Teenage Nimue and the quest to rescue Severus Snape
My good friend Meredith has written an excellent blog post about the problems with JK Rowling – so let me start by directing you there https://meredithdebonnaire.wordpress.com/2020/06/08/when-you-have-to-break-up-with-an-author
A person could spend a lot of time (and I have) picking over the race, gender and class politics of the Harry Potter books. But, I thought I would pick up on one of the issues that has always bothered me, and that I would do so by writing about my favourite character, Severus Snape.
Snape, like almost every character in the HP books, has his whole life defined by the person he loved as a child. He’s not allowed to move on, he’s not allowed to heal, or fall in love again and rebuild his life. He is obliged to live in the hell created by one ghastly mistake. This is true for most of the characters, whose lives are defined by their teens – especially who they will love.
Most of us were still working it out in our teens. The more out of synch you are with hetranormative mainstream culture, the longer it will have likely taken you to figure out who you are and where you fit. To tie people to their teenage identities is to leave no room at all for who we grow up to be, and to leave no room for the idea that most of us will change. Some of us will change a lot. It is an awful, untrue story to tell that what happens in our teens is the most important story of our lives, but the HP books tell that story in pretty much every character’s life.
I’d like to rescue Snape.

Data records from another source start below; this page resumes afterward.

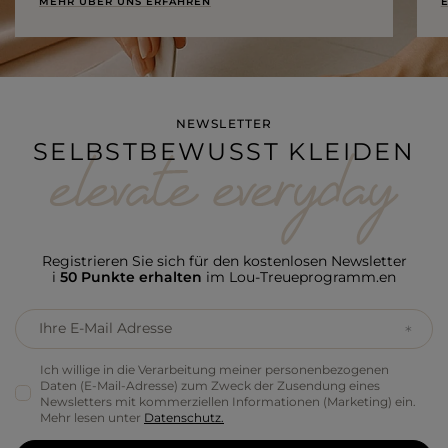
MEHR ÜBER UNS ERFAHREN
E
NEWSLETTER
SELBSTBEWUSST KLEIDEN
Registrieren Sie sich für den kostenlosen Newsletter
i
50 Punkte erhalten
im Lou-Treueprogramm.en
Ihre E-Mail Adresse
Ich willige in die Verarbeitung meiner personenbezogenen
Daten (E-Mail-Adresse) zum Zweck der Zusendung eines
Newsletters mit kommerziellen Informationen (Marketing) ein.
Mehr lesen unter
Datenschutz.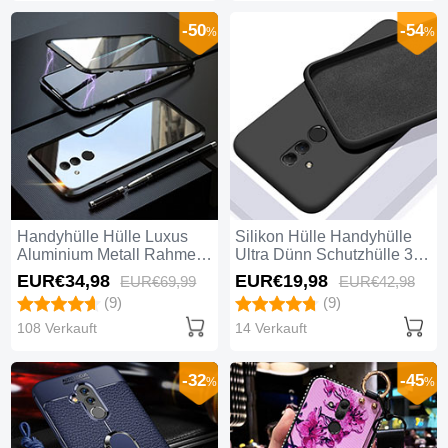
-50
-54
%
%
Handyhülle Hülle Luxus
Silikon Hülle Handyhülle
Aluminium Metall Rahmen
Ultra Dünn Schutzhülle 360
Spiegel 360 Grad Tasche
Grad Tasche C01 für
EUR€34,
98
EUR€19,
98
EUR€69,
99
EUR€42,
98
T06 für Huawei Mate 20
Huawei Mate 20 Lite
(9)
(9)
Lite Schwarz
Schwarz
108 Verkauft
14 Verkauft
-32
-45
%
%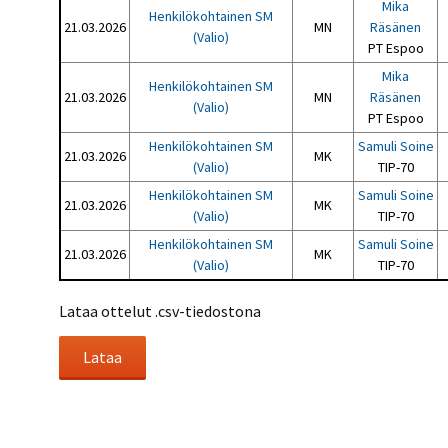
Mika
Henkilökohtainen SM
21.03.2026
MN
Räsänen
(Valio)
PT Espoo
Mika
Henkilökohtainen SM
21.03.2026
MN
Räsänen
(Valio)
PT Espoo
Henkilökohtainen SM
Samuli Soine
21.03.2026
MK
(Valio)
TIP-70
Henkilökohtainen SM
Samuli Soine
21.03.2026
MK
(Valio)
TIP-70
Henkilökohtainen SM
Samuli Soine
21.03.2026
MK
(Valio)
TIP-70
Lataa ottelut .csv-tiedostona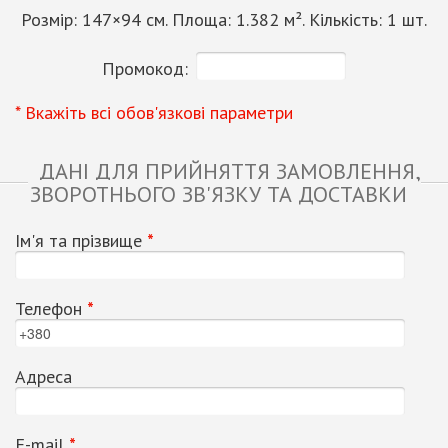
Розмір:
147
×
94
см. Площа:
1.382
м². Кількість:
1
шт.
Промокод:
* Вкажіть всі обов'язкові параметри
ДАНІ ДЛЯ ПРИЙНЯТТЯ ЗАМОВЛЕННЯ,
ЗВОРОТНЬОГО ЗВ'ЯЗКУ ТА ДОСТАВКИ
Ім'я та прізвище
*
Телефон
*
Адреса
Е-mail
*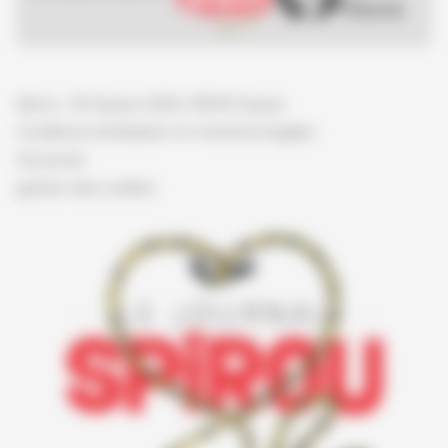
Spirou - © Dupuis, 2026 / NB © Dupuis
Conditions d'utilisation et mentions légales
Vie privée
gestion des cookies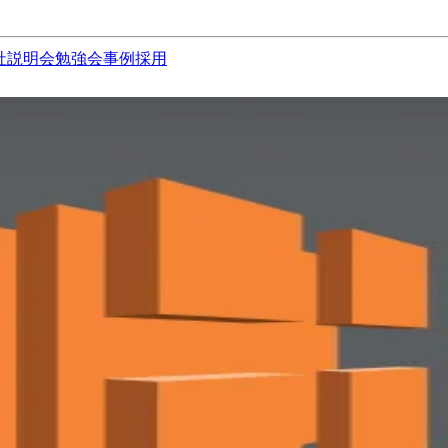
社説明会
勉強会
事例
採用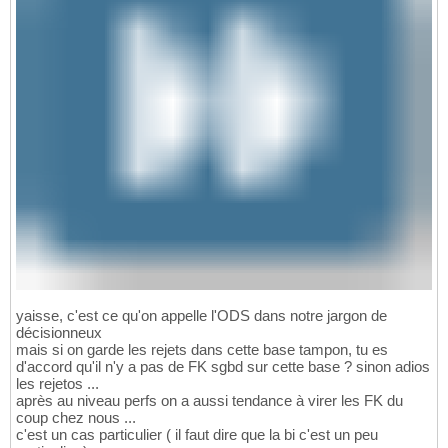
yaisse, c'est ce qu'on appelle l'ODS dans notre jargon de
décisionneux
mais si on garde les rejets dans cette base tampon, tu es
d'accord qu'il n'y a pas de FK sgbd sur cette base ? sinon adios
les rejetos ...
après au niveau perfs on a aussi tendance à virer les FK du
coup chez nous ...
c'est un cas particulier ( il faut dire que la bi c'est un peu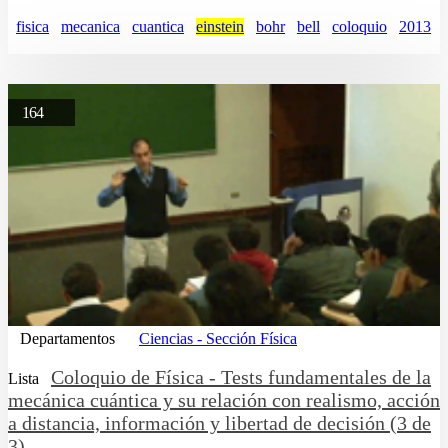
fisica
mecanica
cuantica
einstein
bohr
bell
coloquio
2013
164
Departamentos
Ciencias - Sección Física
Coloquio de Física - Tests fundamentales de la
Lista
mecánica cuántica y su relación con realismo, acción
a distancia, información y libertad de decisión (3 de
3)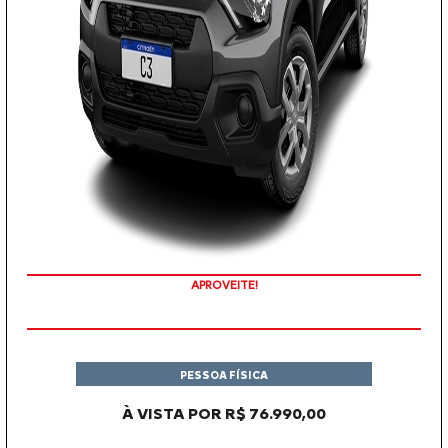
APROVEITE!
PESSOA FÍSICA
À VISTA POR R$ 76.990,00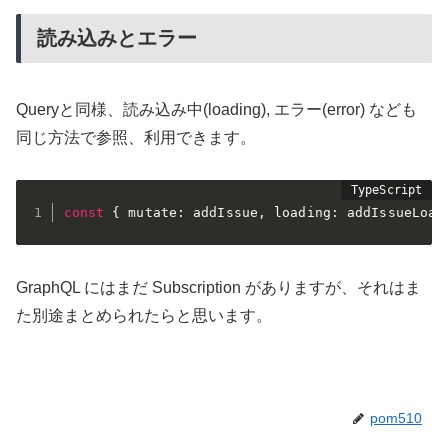
読み込みとエラー
Queryと同様、読み込み中(loading), エラー(error) なども
同じ方法で参照、利用できます。
const
{
 mutate
:
 addIssue
,
 loading
:
 addIssueLoad
GraphQL にはまだ Subscription がありますが、それはま
た別途まとめられたらと思います。
pom510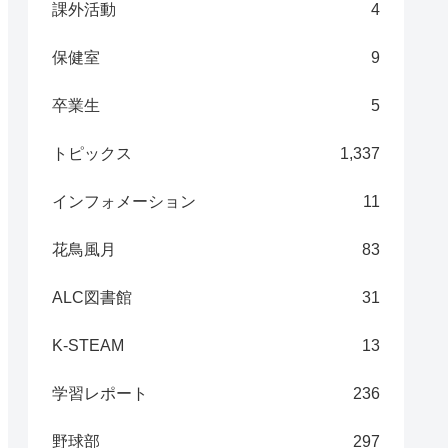
課外活動
4
保健室
9
卒業生
5
トピックス
1,337
インフォメーション
11
花鳥風月
83
ALC図書館
31
K-STEAM
13
学習レポート
236
野球部
297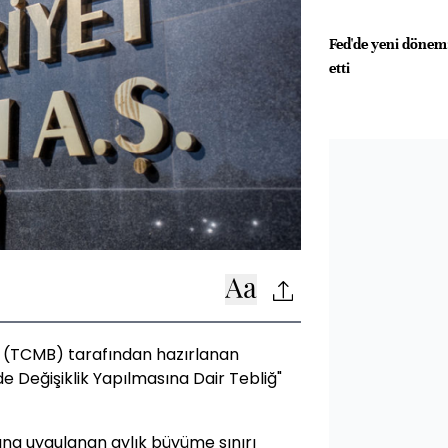
Fed'de yeni döne
etti
 (TCMB) tarafından hazırlanan
de Değişiklik Yapılmasına Dair Tebliğ"
na uygulanan aylık büyüme sınırı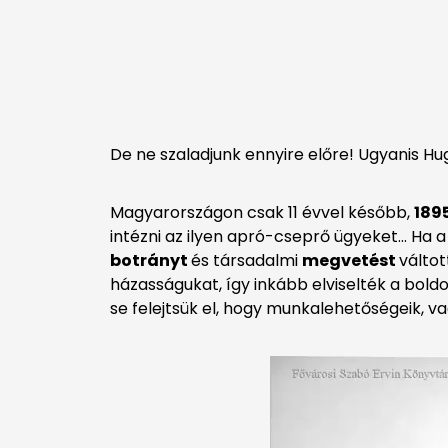
De ne szaladjunk ennyire előre! Ugyanis H
Magyarországon csak 11 évvel később,
189
intézni az ilyen apró-cseprő ügyeket… Ha 
botrányt
és társadalmi
megvetést
váltot
házasságukat, így inkább elviselték a bol
se felejtsük el, hogy munkalehetőségeik, v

I’d like to rock up in his twenties with an assortment of characters of various gender and body types, and seduce him out of his grief. I’d like to get him some counselling, and give him the opportunity to live in a safe and healthy environment for a few years. I’d like someone to be kind to him, and not leave him in a space of being constantly emotionally manipulated by bloody Dumbledore.
I have thought about this a lot because it bothers me so much. It’s been one of the dominant stories young people of recent years have grown up with, and so much of what it tells us is really problematic. Stories matter. Stories tell us who we are and who we should aspire to be. The Harry Potter books tell us that we’re never going to get over what happens to us in our teens; that our worst mistakes will define our entire lives and that the only redemption is death. No one grows up. No one moves on. No one heals. This is not the story to tell ourselves.
I am not my teenage self. There’s continuity, but there has also been a lot of growing and changing. I am a much bigger and more complicated version of that person. The mistakes from that time in my life are behind me, the wounds are healing, the choices did not define everything. I will rescue Snape as much as I can. I will quietly tell myself stories in which far better things happened to him. I’m also going to get myself a Snapeish sort of coat, and let my non-binary self play with this a bit. Yes, my teenage self did understated cosplays of male characters I identified with, and I like the idea of going back to that. Not because I am defined by my teenage choices, but because some of my ideas back then were really good. I will be a sexy queer sort of Snape.
Sometimes, ideas and characters turn out to be a lot bigger than the authors who first encounter them. Ancient literature is full of this sort of thing. Shakespeare borrowed other people’s stuff all the time, so there’s a good literary tradition to not letting JK Rowling define her own literary legacy.